Most of the rainwater is lost in urban areas where the water flows into storm drains and makes its way to the ocean. Fortunately the heavy rain season greatly increased the snowpack in the Sierra Mountains, which is a major source of water for California. However, Climatologist Bill Patzert estimates that over 80 percent of Southern California’s rainfall ends up diverted from urban areas in Southern California into the Pacific. Patzerts stated,

“All those trillions of gallons of rain, which sound so sweet, really end up in the ocean. There are some catchment basins, but it’s been so dramatically dry for the past two decades that it’s not filling them up. Roots and soil are sucking up the water and preventing it from getting to the groundwater basins.”

Cities have been looking for ideas to help capture urban runoff, but several officials have admitted that it’s going to be a long process and its going to cost a lot of money. One of these ideas being tried involves slowly feeding rainwater underground, which is a process known as aquifer recharge. This could be accomplished by creating more permeable surfaces where the water flows, such as removing some of the concrete around places such as the Los Angeles River bed. However, experts believe there is much more room for improvement, despite the fact that Los Angeles was able to capture about 22 billion gallons of water from Oct. 1 – March 2018.

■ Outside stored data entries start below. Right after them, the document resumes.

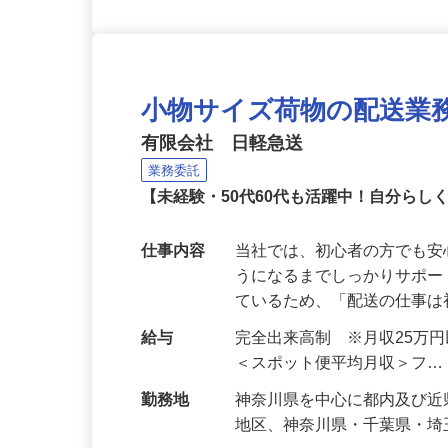
小物サイズ荷物の配送業
有限会社 日軽急送
業務委託
【未経験・50代60代も活躍中！自分ら
仕事内容
当社では、初心者の方でも
うになるまでしっかりサポー
ているため、「配送の仕事
給与
完全出来高制 ※月収25万
＜スポット便平均月収＞フ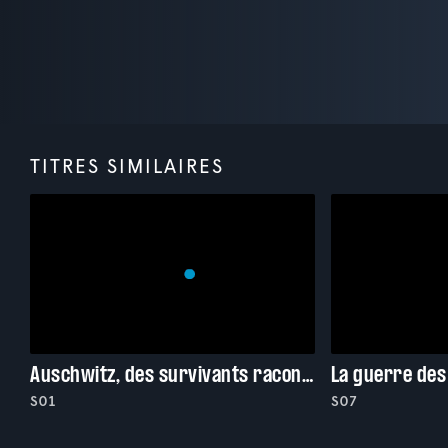
TITRES SIMILAIRES
Auschwitz, des survivants racontent
S01
S07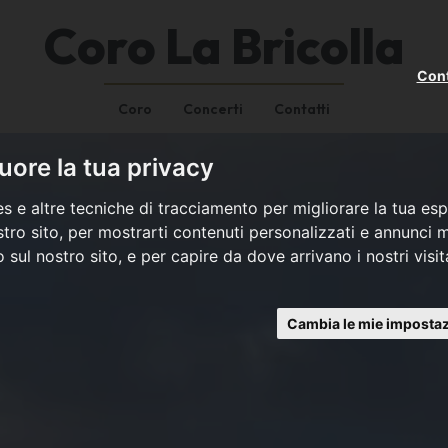
Coro La Bricolla
Cont
Coro
Concerti
Contatti
ore la tua privacy
s e altre tecniche di tracciamento per migliorare la tua esp
tro sito, per mostrarti contenuti personalizzati e annunci mi
co sul nostro sito, e per capire da dove arrivano i nostri visit
Cambia le mie impostaz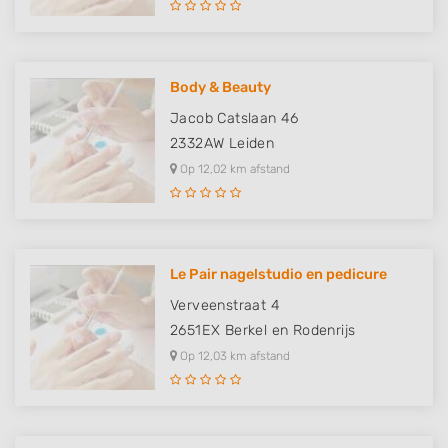
Use profiles to select personalised
advertising
Create profiles to personalise content
Body & Beauty
Use profiles to select personalised content
Jacob Catslaan 46
2332AW
Leiden
Measure advertising performance
Op 12,02 km afstand
Measure content performance
Understand audiences through statistics
or combinations of data from different
sources
Le Pair nagelstudio en pedicure
Develop and improve services
Verveenstraat 4
2651EX
Berkel en Rodenrijs
Use limited data to select content
Op 12,03 km afstand
IAB Special Features:
Use precise geolocation data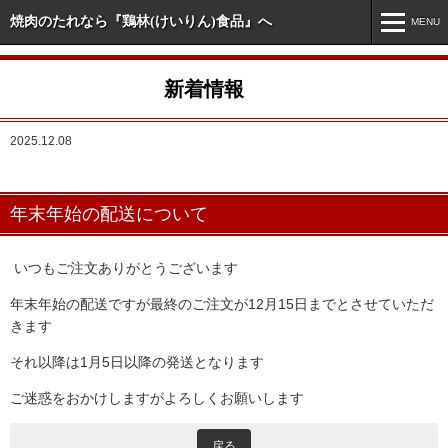
焼肉のたれなら『鶏林(けいりん)食品』へ
MENU
MENU
新着情報
ホーム
2025.12.08
新着情報
市販商品情報
年末年始の配送について
業務用商品情報
オリジナル・特注商品
いつもご注文ありがとうございます
年末年始の配送ですが最終のご注文が12月15日までとさせていただ
会社案内
きます
お問い合わせ
それ以降は1月5日以降の発送となります
ご迷惑をおかけしますがよろしくお願いします
戻る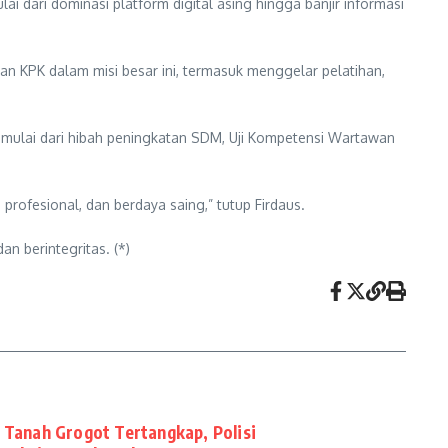
i dari dominasi platform digital asing hingga banjir informasi
ngan KPK dalam misi besar ini, termasuk menggelar pelatihan,
mulai dari hibah peningkatan SDM, Uji Kompetensi Wartawan
rofesional, dan berdaya saing,” tutup Firdaus.
n berintegritas. (*)
 Tanah Grogot Tertangkap, Polisi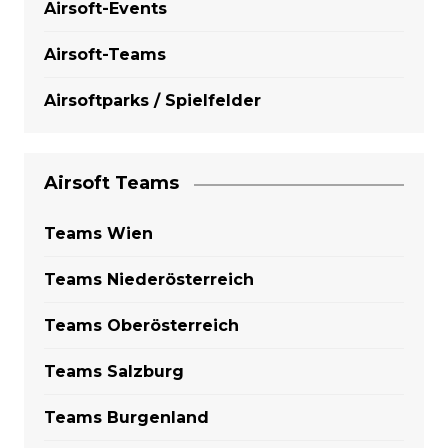
Airsoft-Events
Airsoft-Teams
Airsoftparks / Spielfelder
Airsoft Teams
Teams Wien
Teams Niederösterreich
Teams Oberösterreich
Teams Salzburg
Teams Burgenland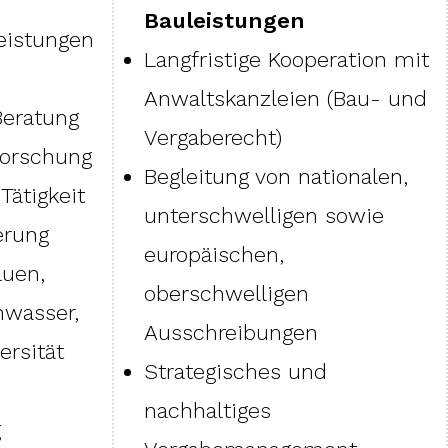
Bauleistungen
eistungen
Langfristige Kooperation mit
Anwaltskanzleien (Bau- und
Beratung
Vergaberecht)
lforschung
Begleitung von nationalen,
Tätigkeit
unterschwelligen sowie
erung
europäischen,
auen,
oberschwelligen
nwasser,
Ausschreibungen
ersität
Strategisches und
nachhaltiges
g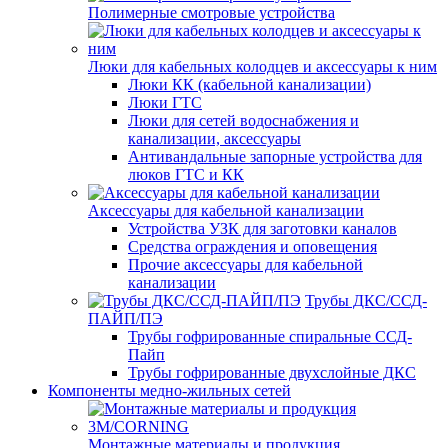
Полимерные смотровые устройства
Люки для кабельных колодцев и аксессуары к ним
Люки КК (кабельной канализации)
Люки ГТС
Люки для сетей водоснабжения и
канализации, аксессуары
Антивандальные запорные устройства для
люков ГТС и КК
Аксессуары для кабельной канализации
Устройства УЗК для заготовки каналов
Средства ограждения и оповещения
Прочие аксессуары для кабельной
канализации
Трубы ДКС/ССД-
ПАЙП/ПЭ
Трубы гофрированные спиральные ССД-
Пайп
Трубы гофрированные двухслойные ДКС
Компоненты медно-жильных сетей
Монтажные материалы и продукция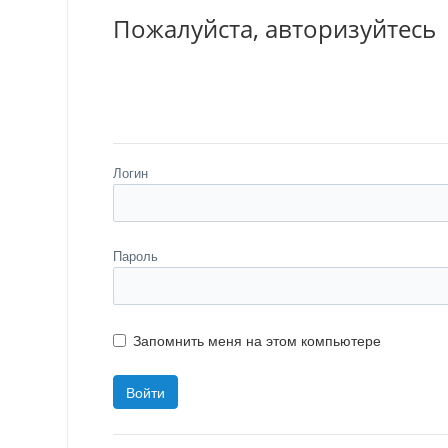
Пожалуйста, авторизуйтесь
Логин
Пароль
Запомнить меня на этом компьютере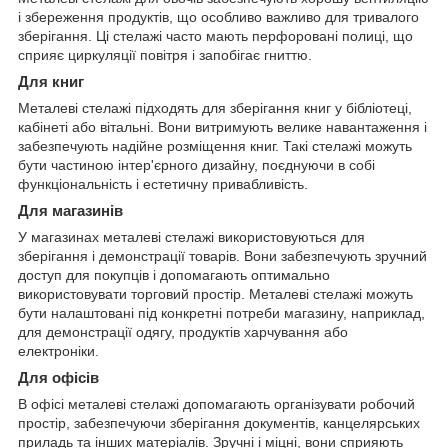
і збереження продуктів, що особливо важливо для тривалого
зберігання. Ці стелажі часто мають перфоровані полиці, що
сприяє циркуляції повітря і запобігає гниттю.
Для книг
Металеві стелажі підходять для зберігання книг у бібліотеці,
кабінеті або вітальні. Вони витримують велике навантаження і
забезпечують надійне розміщення книг. Такі стелажі можуть
бути частиною інтер'єрного дизайну, поєднуючи в собі
функціональність і естетичну привабливість.
Для магазинів
У магазинах металеві стелажі використовуються для
зберігання і демонстрації товарів. Вони забезпечують зручний
доступ для покупців і допомагають оптимально
використовувати торговий простір. Металеві стелажі можуть
бути налаштовані під конкретні потреби магазину, наприклад,
для демонстрації одягу, продуктів харчування або
електроніки.
Для офісів
В офісі металеві стелажі допомагають організувати робочий
простір, забезпечуючи зберігання документів, канцелярських
приладь та інших матеріалів. Зручні і міцні, вони сприяють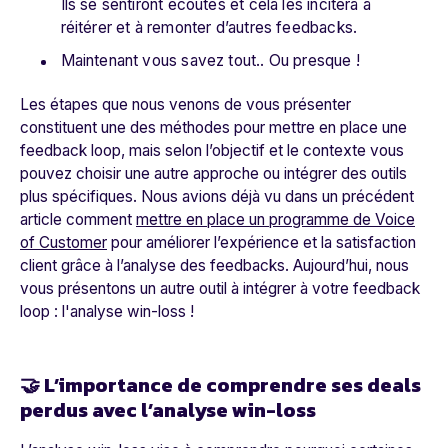
Ils se sentiront écoutés et cela les incitera à
réitérer et à remonter d’autres feedbacks.
Maintenant vous savez tout.. Ou presque !
Les étapes que nous venons de vous présenter
constituent une des méthodes pour mettre en place une
feedback loop, mais selon l’objectif et le contexte vous
pouvez choisir une autre approche ou intégrer des outils
plus spécifiques. Nous avions déjà vu dans
un précédent
article
comment
mettre en place un programme de Voice
of Customer
pour améliorer l’expérience et la satisfaction
client grâce à l’analyse des feedbacks. Aujourd’hui, nous
vous présentons un autre outil à intégrer à votre feedback
loop : l'analyse win-loss !
🤝 L’importance de comprendre ses deals
perdus avec l’analyse win-loss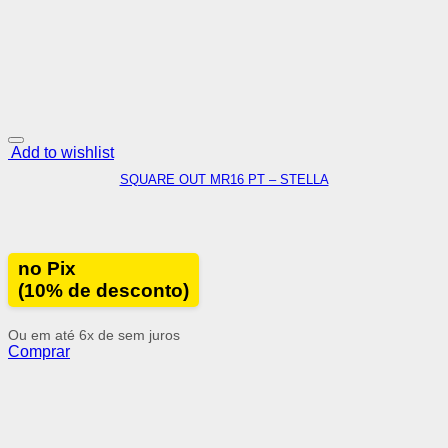
Add to wishlist
SQUARE OUT MR16 PT – STELLA
no Pix
(10% de desconto)
Ou em até 6x de
sem juros
Comprar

A 2014 study by the Pacific Institute estimates that storm water capture in Southern California and the Bay Area has the potential to increase the state’s water supply by at least 420,000 acre-feet annually. According to the study, an average California household consumes about one-half and one acre-foot of water per year for indoor and outdoor use. Experts believe that groundwater basins will take years to refill because they were severely depleted when rain was scarce from 2012 to 2016. With this information in mind, it is apparent that California would benefit greatly from capturing more rainwater. Hopefully more can be done to increase the amount of rainwater that is collected.